ZAGREB, Croatia (AP) — Croatia’s parliament voted overwhelmingly Thursday to oust Prime Minister Tihomir Oreskovic, triggering the fall of the government and raising the prospect of an early election in the European Union’s newest member state.

The vote in the 151-seat assembly was 125 for the ouster, 15 against and two abstentions.

Croatia, which joined the EU in 2013, will now face months of uncertainty and political bickering despite an urgent need to reconstruct its ailing economy.

Oreskovic, a Canada-educated financial expert who speaks Croatian with a heavy English accent, said he was “sorry” he was ousted only five months after taking office. He said he will serve as acting prime minister until a new government is elected.

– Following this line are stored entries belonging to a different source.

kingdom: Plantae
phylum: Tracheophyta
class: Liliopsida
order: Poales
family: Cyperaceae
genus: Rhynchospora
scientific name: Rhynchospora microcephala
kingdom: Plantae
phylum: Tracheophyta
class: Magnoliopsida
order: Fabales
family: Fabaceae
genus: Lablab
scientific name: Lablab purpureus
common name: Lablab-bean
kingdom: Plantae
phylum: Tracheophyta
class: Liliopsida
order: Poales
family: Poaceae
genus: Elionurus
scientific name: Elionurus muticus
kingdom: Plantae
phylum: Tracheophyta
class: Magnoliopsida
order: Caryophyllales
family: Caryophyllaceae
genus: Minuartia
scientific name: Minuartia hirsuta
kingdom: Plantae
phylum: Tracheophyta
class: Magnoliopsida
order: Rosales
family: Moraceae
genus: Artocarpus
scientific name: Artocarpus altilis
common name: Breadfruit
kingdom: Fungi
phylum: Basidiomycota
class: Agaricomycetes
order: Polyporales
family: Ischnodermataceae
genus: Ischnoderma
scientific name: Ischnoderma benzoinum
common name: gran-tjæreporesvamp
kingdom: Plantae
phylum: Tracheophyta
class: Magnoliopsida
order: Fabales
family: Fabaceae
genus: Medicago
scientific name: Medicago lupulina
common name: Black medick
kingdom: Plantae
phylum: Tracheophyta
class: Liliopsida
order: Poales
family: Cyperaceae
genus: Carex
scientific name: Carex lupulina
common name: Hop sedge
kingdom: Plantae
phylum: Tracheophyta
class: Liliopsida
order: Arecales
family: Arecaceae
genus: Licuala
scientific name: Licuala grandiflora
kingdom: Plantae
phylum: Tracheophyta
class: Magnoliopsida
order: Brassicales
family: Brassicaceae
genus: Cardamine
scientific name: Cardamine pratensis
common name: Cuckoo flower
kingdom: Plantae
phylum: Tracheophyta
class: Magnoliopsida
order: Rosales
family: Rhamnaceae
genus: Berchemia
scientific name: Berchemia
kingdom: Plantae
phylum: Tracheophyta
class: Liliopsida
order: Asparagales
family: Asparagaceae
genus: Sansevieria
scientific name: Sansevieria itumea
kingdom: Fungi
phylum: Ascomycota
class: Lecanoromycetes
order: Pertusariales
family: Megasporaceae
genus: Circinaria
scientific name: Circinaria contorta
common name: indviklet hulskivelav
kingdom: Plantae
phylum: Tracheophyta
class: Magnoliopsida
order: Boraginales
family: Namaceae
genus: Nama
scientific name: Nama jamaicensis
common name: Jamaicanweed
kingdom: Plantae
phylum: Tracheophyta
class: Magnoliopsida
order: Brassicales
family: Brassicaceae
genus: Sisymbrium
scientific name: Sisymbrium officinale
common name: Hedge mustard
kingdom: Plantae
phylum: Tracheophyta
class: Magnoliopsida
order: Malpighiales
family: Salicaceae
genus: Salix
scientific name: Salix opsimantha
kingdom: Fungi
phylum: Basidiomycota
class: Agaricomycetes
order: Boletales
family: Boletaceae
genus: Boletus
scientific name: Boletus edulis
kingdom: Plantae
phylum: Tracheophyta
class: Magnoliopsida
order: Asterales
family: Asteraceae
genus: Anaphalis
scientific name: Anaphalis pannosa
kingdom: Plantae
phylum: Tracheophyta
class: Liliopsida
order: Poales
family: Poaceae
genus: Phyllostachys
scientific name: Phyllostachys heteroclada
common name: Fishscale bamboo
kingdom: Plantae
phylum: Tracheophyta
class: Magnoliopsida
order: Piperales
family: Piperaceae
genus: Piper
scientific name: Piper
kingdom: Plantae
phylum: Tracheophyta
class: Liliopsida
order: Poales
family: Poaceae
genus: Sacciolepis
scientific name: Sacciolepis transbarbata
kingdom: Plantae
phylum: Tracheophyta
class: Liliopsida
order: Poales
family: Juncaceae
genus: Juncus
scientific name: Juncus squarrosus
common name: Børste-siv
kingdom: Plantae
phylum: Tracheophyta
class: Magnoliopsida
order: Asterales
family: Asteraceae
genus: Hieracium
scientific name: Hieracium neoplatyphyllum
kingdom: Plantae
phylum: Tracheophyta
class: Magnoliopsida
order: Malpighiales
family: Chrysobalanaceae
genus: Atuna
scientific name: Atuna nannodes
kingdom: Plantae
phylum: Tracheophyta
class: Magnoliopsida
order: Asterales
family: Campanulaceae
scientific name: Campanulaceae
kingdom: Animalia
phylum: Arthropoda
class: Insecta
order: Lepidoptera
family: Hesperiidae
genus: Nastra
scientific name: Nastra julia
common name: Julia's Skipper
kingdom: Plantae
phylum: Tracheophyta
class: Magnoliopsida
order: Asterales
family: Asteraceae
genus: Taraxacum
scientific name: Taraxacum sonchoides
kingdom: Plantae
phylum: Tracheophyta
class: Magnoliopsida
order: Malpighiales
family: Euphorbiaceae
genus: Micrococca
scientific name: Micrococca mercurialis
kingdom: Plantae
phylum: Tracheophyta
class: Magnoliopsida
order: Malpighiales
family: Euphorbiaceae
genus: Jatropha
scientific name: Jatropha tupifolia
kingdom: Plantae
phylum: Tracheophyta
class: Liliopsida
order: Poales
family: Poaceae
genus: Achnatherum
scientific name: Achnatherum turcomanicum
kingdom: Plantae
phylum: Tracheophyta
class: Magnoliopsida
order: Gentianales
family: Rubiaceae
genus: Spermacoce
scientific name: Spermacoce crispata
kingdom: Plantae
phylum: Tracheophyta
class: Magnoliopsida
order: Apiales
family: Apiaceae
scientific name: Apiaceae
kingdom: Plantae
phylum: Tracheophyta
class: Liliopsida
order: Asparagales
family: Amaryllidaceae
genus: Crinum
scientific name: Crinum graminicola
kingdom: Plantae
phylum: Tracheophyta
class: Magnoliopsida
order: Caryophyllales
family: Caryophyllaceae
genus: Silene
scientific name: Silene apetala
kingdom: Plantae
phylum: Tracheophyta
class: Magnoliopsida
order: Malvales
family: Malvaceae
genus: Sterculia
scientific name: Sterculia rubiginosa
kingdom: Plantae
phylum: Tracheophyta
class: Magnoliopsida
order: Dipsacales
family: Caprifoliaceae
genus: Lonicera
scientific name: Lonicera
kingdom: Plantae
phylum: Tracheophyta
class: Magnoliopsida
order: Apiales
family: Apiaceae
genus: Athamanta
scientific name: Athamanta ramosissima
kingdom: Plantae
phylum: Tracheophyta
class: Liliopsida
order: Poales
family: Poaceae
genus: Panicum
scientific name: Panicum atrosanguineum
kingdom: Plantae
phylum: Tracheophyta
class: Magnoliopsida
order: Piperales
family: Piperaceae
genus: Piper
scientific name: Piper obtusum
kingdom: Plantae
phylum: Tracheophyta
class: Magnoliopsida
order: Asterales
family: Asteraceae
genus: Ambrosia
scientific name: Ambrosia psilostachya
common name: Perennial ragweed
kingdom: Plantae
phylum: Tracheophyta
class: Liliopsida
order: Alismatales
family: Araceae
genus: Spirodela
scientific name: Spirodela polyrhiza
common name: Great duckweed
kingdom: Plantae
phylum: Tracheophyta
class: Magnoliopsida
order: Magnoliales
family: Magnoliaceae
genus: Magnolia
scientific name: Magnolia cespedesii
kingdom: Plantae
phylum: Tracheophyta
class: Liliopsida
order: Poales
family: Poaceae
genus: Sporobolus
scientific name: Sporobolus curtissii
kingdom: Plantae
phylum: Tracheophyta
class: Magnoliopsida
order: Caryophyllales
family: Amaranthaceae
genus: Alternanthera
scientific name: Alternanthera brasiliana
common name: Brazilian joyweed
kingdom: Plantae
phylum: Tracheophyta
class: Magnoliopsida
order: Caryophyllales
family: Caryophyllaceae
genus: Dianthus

“I came in with the best intentions to help my homeland,” he said, adding he didn’t expect his mandate to end the way it did. “Who would have expected this? I have global experience.”

“I am a little sad because I think we could have achieved more,” he added.

Parliament acted on the motion filed by the conservative Croatian Democratic Union, the senior party in the ruling “Patriotic Coalition.” The conservatives have said Oreskovic proved incapable of leading the country amid deep economic and social problems.

The Croatian Democratic Union, known as HDZ, which led the ruling coalition, wants to reshuffle the government with a new premier. The left-wing opposition has called for early elections as the way out of the crisis and announced collecting enough votes in the parliament to dissolve it.

Lawmakers will now have 30 days to form a new government or face a snap election.

HDZ has been locked in a dispute with its main coalition partner, the Most party, which had backed Oreskovic, seeking an expert as prime minister and not a party political figure. Until recently Oreskovic led the large global pharmaceutical company Teva.

The Most party lawmakers said that after Oreskovic’s ouster, they will support the opposition bid to dissolve Parliament and force early elections. Party official Miro Bulj said “we are going to elections, submitting signatures is a technical matter.”

Oreskovic, with no party affiliation, lost the support of the ruling conservatives after he clashed with their leader, Tomislav Karamarko, who has been accused of conflict of interest due to his links with a lobbyist for Hungary’s state oil company MOL, which has been in conflict with the Croatian government.

Karamarko on Wednesday stepped down from his deputy prime minister post, pledging to oust Oreskovic and collect enough votes in the parliament to form another government with a new premier.

Oreskovic told the parliament on Thursday that the real reason for his ouster was that he started resolving the dispute over managing rights in the joint company between the Croatian INA and MOL.

“Someone did not like that,” Oreskovic said, referring to Karamarko.